The sensual pleasures of hot beverages aside – and they are of eminent importance – there is also an ecological side to this story, not to mention the economic side.

As to the ecological side, my employer’s message itself already informed me of the following:

Of the 2.5 billion single-use cups used in the UK every year, only 1% are recycled.

And the makers of my own reusable travel mug (which I of course speedily procured) explain how I am helping to remedy this:

The outer thermal insulation layer of [the reusable cup] is made from used paper coffee cups. Every one of us throws away 350 paper coffee cups each year on average. By switching to [this reusable cup] you save these from landfill and contribute directly to the recycling of the used coffee cups that slip through the net. (company website)

And so, I am now the proud owner of

One great cup made from 6 rubbish ones. (product leaflet)

It is these and similar data which not only the sellers of travel mugs use (and I don’t blame them, in as far as they operate independently from the coffee sellers), but the PR-departments of cafés bombard us with when urging us to carry around our own durable cups. We must be very bad people do be doing this to our planet (to be sure, I think we are – but that’s stuff for another post).

Yet such durable cups form a solution to a problem that was never there to begin with. Or rather: they form a solution to a problem that was created only recently by the coffee companies themselves, and in full awareness of creating it; the same coffee companies who are now making us feel guilty for the paper cups they introduced.

For of course, coffee bars’ own old-school ceramic cups had no larger ecological footprint than the ones we now carry around with us. On the contrary: professional whiteware lasts far longer than the average plastic or bamboo travel cup you buy on the high street.

So let us move on from the ecological story to the economic one:

If Adam Smith were still alive, he might have said: what we see here is yet another marvellous example of how economic incentives – getting 20p off your coffee – stimulates moral behaviour and benefits society as a whole.

Karl Marx, on the other (quite visible) hand, might call it yet another marvellous example of the owners of large companies shifting the responsibility for their resource depletion onto the individual consumer and worker (and most of us are both).

Now Adam Smith was a clever guy, but he does not seem to always have been very precise in describing where the benefits go. Not only is it now the customers’ responsibility to buy a cup, previous to visiting a coffee joint; they also have to carry it around in their bags (leaky and all) and do the cleaning (of their bags, too), a cleaning which is both economically and ecologically less efficient than professional cafés can do it.

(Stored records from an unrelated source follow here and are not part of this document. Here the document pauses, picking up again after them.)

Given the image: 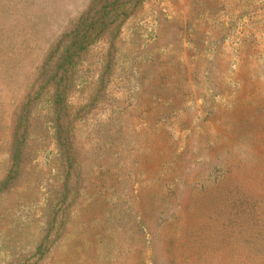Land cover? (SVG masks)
I'll return each mask as SVG.
<instances>
[{
  "label": "rangeland",
  "instance_id": "1",
  "mask_svg": "<svg viewBox=\"0 0 264 264\" xmlns=\"http://www.w3.org/2000/svg\"><path fill=\"white\" fill-rule=\"evenodd\" d=\"M0 264H264V0H0Z\"/></svg>",
  "mask_w": 264,
  "mask_h": 264
}]
</instances>
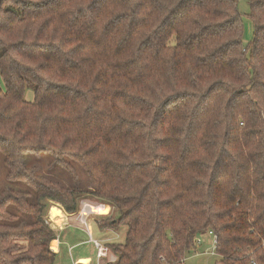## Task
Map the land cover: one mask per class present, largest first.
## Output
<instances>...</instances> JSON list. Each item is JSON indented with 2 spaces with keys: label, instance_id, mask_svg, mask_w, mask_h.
Returning a JSON list of instances; mask_svg holds the SVG:
<instances>
[{
  "label": "trees",
  "instance_id": "trees-1",
  "mask_svg": "<svg viewBox=\"0 0 264 264\" xmlns=\"http://www.w3.org/2000/svg\"><path fill=\"white\" fill-rule=\"evenodd\" d=\"M248 4L245 46L235 0H0V182L22 188L0 187V264H54L48 211L85 195L119 212L97 224L123 233L103 264H185L205 233L213 264H264V0Z\"/></svg>",
  "mask_w": 264,
  "mask_h": 264
},
{
  "label": "rangeland",
  "instance_id": "rangeland-1",
  "mask_svg": "<svg viewBox=\"0 0 264 264\" xmlns=\"http://www.w3.org/2000/svg\"><path fill=\"white\" fill-rule=\"evenodd\" d=\"M237 3V8L240 14V19H241V24H242V33H243V43L245 46H249V44L251 43V39H252V35H253V25L252 22L249 18V4H248V0H235ZM1 85V84H0ZM25 100L26 101H32L33 100V91H32V87H29L26 89L25 91ZM28 158V157H27ZM3 158L0 156V172L2 174L3 172ZM46 170V169H43ZM59 170H55V172L51 173L52 177L56 180H63L66 181V179H68V175L65 174L66 179L63 175H61L59 172ZM81 171V170H79ZM79 178H81V175H79ZM12 187L15 188L16 190H21V186L20 185H12V184H8V183H4L3 181L0 182V187ZM81 200H85L87 202H84L82 205V208H80V212L83 211L82 209L85 210V212H90V215H88V217H86V222L89 224H92V237L95 239H99V233L97 232V229L95 228V221L97 220L98 222L100 220L98 219H103V220H109V219H117V217H119V212L114 210L110 205H107L108 208L106 213L104 212L101 217H95V211L97 210L95 208L94 202L95 200L92 198V196L90 195H85L84 197H82ZM57 206V205H56ZM90 207V208H89ZM93 208V211H91V209ZM77 211V212H79ZM99 211V210H98ZM49 214V212H48ZM87 214V213H86ZM66 215H65V219H66ZM48 220L51 222L52 225L54 226H58L59 228H61L62 226H64V220H61L60 222H53L47 215ZM46 218V220H47ZM80 218V217H79ZM101 220V221H103ZM47 221V222H49ZM100 221V222H101ZM49 222V223H50ZM51 225V226H52ZM50 226V227H51ZM84 226V225H83ZM53 228V227H51ZM99 230V228H98ZM70 230L65 231L62 234L61 237V242L63 243V245L60 248L59 253L56 256L55 262L54 264H74V262H76V260L79 257H84V259H89L91 264H95L96 262V257H95V248L93 244H89V243H84L86 242V240H88V237L86 235V233H75L73 232L74 237L72 238L73 235H69ZM107 235L109 236L104 237L101 241L103 243V245L109 243V242H121L123 239V233L119 232V233H114V232H108ZM61 236V235H60ZM68 238L70 239V241H68ZM72 238V239H71ZM198 240L200 241V243H197L196 241V251L195 254H192L190 256H188L185 259V264H213L215 262V260L217 259V257L214 254V243L213 241H211V237L208 236L206 233L204 234V236L198 238ZM74 243H81L80 246L78 247H74L69 249L70 244H74ZM51 249L53 251L57 250L56 244H52ZM109 252L110 249H109ZM115 260V255L111 252L109 256H107V258L105 259V262H114ZM83 263V262H82ZM77 264H81V263H77Z\"/></svg>",
  "mask_w": 264,
  "mask_h": 264
},
{
  "label": "crops",
  "instance_id": "crops-1",
  "mask_svg": "<svg viewBox=\"0 0 264 264\" xmlns=\"http://www.w3.org/2000/svg\"><path fill=\"white\" fill-rule=\"evenodd\" d=\"M84 202H87V201H85V200H81L80 201V204H79V210H80V208H82V205H83V203ZM52 204H56V203H52ZM57 205V207H59L60 208V206L58 205V204H56ZM93 206H95V208L97 209L96 211H95V217H97V219H98V217H101L102 215H105V214H103L104 212L106 213V211H107V209L106 208H108V206L106 205V204H103V203H101V202H97V201H95L94 202V205ZM53 207V206H52ZM56 208V207H55ZM90 208V207H89ZM58 211H60V213H61V216H62V218H63V220H64V226H62L61 228H53L54 230H57L58 231V233H59V235L57 236V240L56 241H54V242H52L51 244H56V247H57V250L56 251H53V250H51L53 253H59V251H60V248H61V246L63 245V243L61 242V237H62V234L65 232V231H67V230H70V233H69V235H73V232H75V233H80V232H82V233H86V235H87V237H88V240H86V242H84V243H89V244H92V241L91 240H94V238L92 237V224L91 223H87L86 222V217H88V215H90V212H89V214H88V212H85V210L84 209H82L83 211H79V212H76V213H72V214H67L66 212H64L61 208H60V210L59 209H57ZM99 210V211H98ZM91 211H93V208L91 209ZM49 212V211H48ZM64 213V214H63ZM87 213V214H86ZM102 214V215H101ZM65 215L67 216L66 217V219H65ZM80 217V218H79ZM98 220H103V219H98ZM99 221V222H100ZM81 222V223H80ZM97 220L95 221V228L97 229V232L99 233V236H101V237H99V239H95L96 241H99L100 243H102V239L104 238V237H109L108 235H107V233L109 232V231H102V230H100V228L97 226V224L99 223ZM84 225V226H83ZM98 228H99V230H98ZM61 235V236H60ZM74 237V235L72 236V238ZM71 238V239H72ZM68 241H70V239L68 238ZM50 244V245H51ZM80 244L81 243H74V244H70V245H68L69 246V249H71V248H74V247H78V246H80ZM102 245H103V243H102ZM104 246V245H103ZM107 248V247H106ZM107 251H108V254H107V256H109L110 255V253L111 252H109V249L107 248ZM95 257H96V254H95ZM106 259V258H105ZM105 259H101V260H97V258H96V262H95V264H103L104 262H105ZM83 262V263H82ZM77 263H81V264H84V263H87V264H91L90 263V260L89 259H84V257H79L77 260H76V262H74V264H77Z\"/></svg>",
  "mask_w": 264,
  "mask_h": 264
},
{
  "label": "built area",
  "instance_id": "built-area-1",
  "mask_svg": "<svg viewBox=\"0 0 264 264\" xmlns=\"http://www.w3.org/2000/svg\"><path fill=\"white\" fill-rule=\"evenodd\" d=\"M91 241L95 248V254H96L97 260L107 258V254H108L107 248L103 246L102 243H100L99 241H96V240H91ZM197 242L199 243V240ZM214 242H215V239L213 240V243ZM84 264H87V263H84Z\"/></svg>",
  "mask_w": 264,
  "mask_h": 264
},
{
  "label": "bare ground",
  "instance_id": "bare-ground-1",
  "mask_svg": "<svg viewBox=\"0 0 264 264\" xmlns=\"http://www.w3.org/2000/svg\"><path fill=\"white\" fill-rule=\"evenodd\" d=\"M48 217L53 221V222H60L63 220L60 211L57 210L55 207H51L49 209V214ZM64 222V221H62ZM81 223V222H80Z\"/></svg>",
  "mask_w": 264,
  "mask_h": 264
}]
</instances>
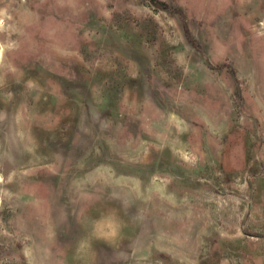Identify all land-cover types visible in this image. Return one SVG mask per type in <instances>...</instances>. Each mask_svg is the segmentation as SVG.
Returning a JSON list of instances; mask_svg holds the SVG:
<instances>
[{
  "label": "rangeland",
  "instance_id": "rangeland-1",
  "mask_svg": "<svg viewBox=\"0 0 264 264\" xmlns=\"http://www.w3.org/2000/svg\"><path fill=\"white\" fill-rule=\"evenodd\" d=\"M0 0V264H264V0Z\"/></svg>",
  "mask_w": 264,
  "mask_h": 264
},
{
  "label": "trees",
  "instance_id": "trees-1",
  "mask_svg": "<svg viewBox=\"0 0 264 264\" xmlns=\"http://www.w3.org/2000/svg\"><path fill=\"white\" fill-rule=\"evenodd\" d=\"M151 3L155 6H157L158 8H161V9L167 8L166 3L164 1H161V0H151Z\"/></svg>",
  "mask_w": 264,
  "mask_h": 264
}]
</instances>
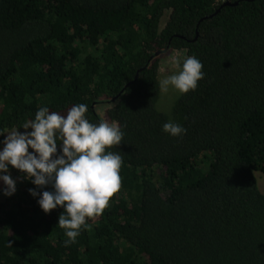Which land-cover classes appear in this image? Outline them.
Returning <instances> with one entry per match:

Here it may be good to remind ourselves that labour performed in rich countries makes up the largest part of the cost of anything we buy, far greater than coffee beans or hot milk. Therefore, companies can save a fair bit of money through such measures. What this also means, is that the costly labour which is now performed for free by coffee consumers, would otherwise have provided jobs for people.

All this while not so long ago, it used to be a customer’s reasonable expectation that a café would take care of all this. What business are cafés in, if not that of bringing us cups of coffee? So, to look at it in terms of money instead of work: half the product that we used to get when we gave two pounds to a coffee seller, is now provided by ourselves. Instead of coffee and cup, we now just get coffee. We only still get half our money’s worth.

And all it took for coffee companies to convince us to donate them a pound every time we buy a hot drink, was a few years of making us drink from paper cups, plus some clever guilt-tripping.

We are a forgetful people.

 

* though not always! A century or so ago, people would bring their own vessels to filling points. Of course, those vessels were not filled with American barista coffee, but with water, soup, or potatoes.